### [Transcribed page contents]
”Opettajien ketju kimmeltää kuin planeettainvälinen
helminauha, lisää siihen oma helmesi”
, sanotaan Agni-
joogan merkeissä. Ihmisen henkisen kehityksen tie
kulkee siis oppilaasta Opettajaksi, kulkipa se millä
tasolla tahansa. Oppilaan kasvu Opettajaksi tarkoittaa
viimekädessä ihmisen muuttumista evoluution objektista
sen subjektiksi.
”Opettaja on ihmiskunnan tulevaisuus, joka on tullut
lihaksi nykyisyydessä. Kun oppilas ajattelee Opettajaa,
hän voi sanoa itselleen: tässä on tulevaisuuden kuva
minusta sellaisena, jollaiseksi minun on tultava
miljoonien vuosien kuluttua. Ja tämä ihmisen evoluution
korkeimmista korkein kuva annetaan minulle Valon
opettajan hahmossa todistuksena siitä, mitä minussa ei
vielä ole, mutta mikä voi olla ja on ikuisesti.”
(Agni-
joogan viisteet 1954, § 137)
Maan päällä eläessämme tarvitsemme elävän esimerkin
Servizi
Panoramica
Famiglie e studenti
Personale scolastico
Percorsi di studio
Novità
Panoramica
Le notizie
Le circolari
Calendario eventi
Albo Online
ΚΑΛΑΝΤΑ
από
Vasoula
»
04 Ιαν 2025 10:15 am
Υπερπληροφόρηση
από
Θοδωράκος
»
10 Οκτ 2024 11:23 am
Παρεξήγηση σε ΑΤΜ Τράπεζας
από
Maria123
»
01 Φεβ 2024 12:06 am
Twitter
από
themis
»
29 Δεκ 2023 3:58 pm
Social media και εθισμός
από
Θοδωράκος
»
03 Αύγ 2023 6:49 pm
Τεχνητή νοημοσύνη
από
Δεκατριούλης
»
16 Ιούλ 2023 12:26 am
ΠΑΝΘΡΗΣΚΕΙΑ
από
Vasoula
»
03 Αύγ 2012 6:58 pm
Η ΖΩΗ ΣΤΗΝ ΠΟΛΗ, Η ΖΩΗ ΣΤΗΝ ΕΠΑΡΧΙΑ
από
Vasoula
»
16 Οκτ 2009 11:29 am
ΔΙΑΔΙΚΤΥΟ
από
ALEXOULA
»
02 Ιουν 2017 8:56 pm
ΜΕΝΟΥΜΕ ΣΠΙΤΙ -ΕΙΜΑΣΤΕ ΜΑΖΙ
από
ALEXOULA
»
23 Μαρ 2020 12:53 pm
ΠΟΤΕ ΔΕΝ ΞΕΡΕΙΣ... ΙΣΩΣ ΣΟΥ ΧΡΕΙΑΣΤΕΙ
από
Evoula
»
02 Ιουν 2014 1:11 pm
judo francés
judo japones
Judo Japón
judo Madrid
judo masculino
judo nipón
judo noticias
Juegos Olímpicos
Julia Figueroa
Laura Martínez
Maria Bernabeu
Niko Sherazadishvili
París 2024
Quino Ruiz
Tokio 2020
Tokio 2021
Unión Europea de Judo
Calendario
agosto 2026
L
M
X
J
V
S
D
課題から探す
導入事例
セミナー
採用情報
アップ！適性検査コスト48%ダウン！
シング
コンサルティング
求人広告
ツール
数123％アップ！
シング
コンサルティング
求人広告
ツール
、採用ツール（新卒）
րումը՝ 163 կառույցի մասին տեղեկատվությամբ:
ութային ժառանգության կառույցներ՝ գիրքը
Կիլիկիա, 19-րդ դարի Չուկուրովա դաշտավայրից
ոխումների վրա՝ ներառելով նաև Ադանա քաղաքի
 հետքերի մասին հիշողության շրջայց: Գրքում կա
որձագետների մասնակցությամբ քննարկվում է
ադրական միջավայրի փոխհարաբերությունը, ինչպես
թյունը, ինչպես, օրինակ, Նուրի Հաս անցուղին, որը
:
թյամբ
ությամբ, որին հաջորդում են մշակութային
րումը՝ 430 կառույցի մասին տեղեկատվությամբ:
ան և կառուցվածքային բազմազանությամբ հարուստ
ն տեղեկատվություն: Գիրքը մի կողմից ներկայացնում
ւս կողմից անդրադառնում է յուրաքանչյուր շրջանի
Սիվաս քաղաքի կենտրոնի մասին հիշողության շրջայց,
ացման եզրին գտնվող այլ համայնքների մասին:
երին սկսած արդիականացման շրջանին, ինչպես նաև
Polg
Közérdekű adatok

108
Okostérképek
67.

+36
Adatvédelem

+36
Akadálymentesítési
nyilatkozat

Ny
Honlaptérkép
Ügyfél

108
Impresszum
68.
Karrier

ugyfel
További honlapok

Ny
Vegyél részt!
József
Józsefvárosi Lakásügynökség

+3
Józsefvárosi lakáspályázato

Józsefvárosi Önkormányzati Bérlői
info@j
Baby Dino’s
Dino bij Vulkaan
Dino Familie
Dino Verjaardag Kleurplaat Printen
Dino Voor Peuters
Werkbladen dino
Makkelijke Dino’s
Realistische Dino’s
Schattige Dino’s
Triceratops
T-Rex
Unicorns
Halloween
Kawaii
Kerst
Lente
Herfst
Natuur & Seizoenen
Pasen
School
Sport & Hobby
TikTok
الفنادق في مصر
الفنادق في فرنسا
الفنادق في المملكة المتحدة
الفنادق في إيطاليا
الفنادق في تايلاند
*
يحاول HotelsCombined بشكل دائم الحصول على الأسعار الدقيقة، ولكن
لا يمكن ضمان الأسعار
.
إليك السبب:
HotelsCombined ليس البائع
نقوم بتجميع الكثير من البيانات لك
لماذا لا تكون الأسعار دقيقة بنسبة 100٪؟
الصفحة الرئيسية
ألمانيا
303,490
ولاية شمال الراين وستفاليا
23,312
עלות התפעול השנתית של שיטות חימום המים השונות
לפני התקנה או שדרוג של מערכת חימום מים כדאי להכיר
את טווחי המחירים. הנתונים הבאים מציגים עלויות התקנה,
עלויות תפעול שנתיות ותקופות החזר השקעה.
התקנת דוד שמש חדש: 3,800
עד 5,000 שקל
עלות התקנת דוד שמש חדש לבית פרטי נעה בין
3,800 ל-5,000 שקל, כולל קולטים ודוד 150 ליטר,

### [Work order]
Copy here each line of the preceding records with "հիշողության" in it.

### [Reply]
 հետքերի մասին հիշողության շրջայց: Գրքում կա
Սիվաս քաղաքի կենտրոնի մասին հիշողության շրջայց,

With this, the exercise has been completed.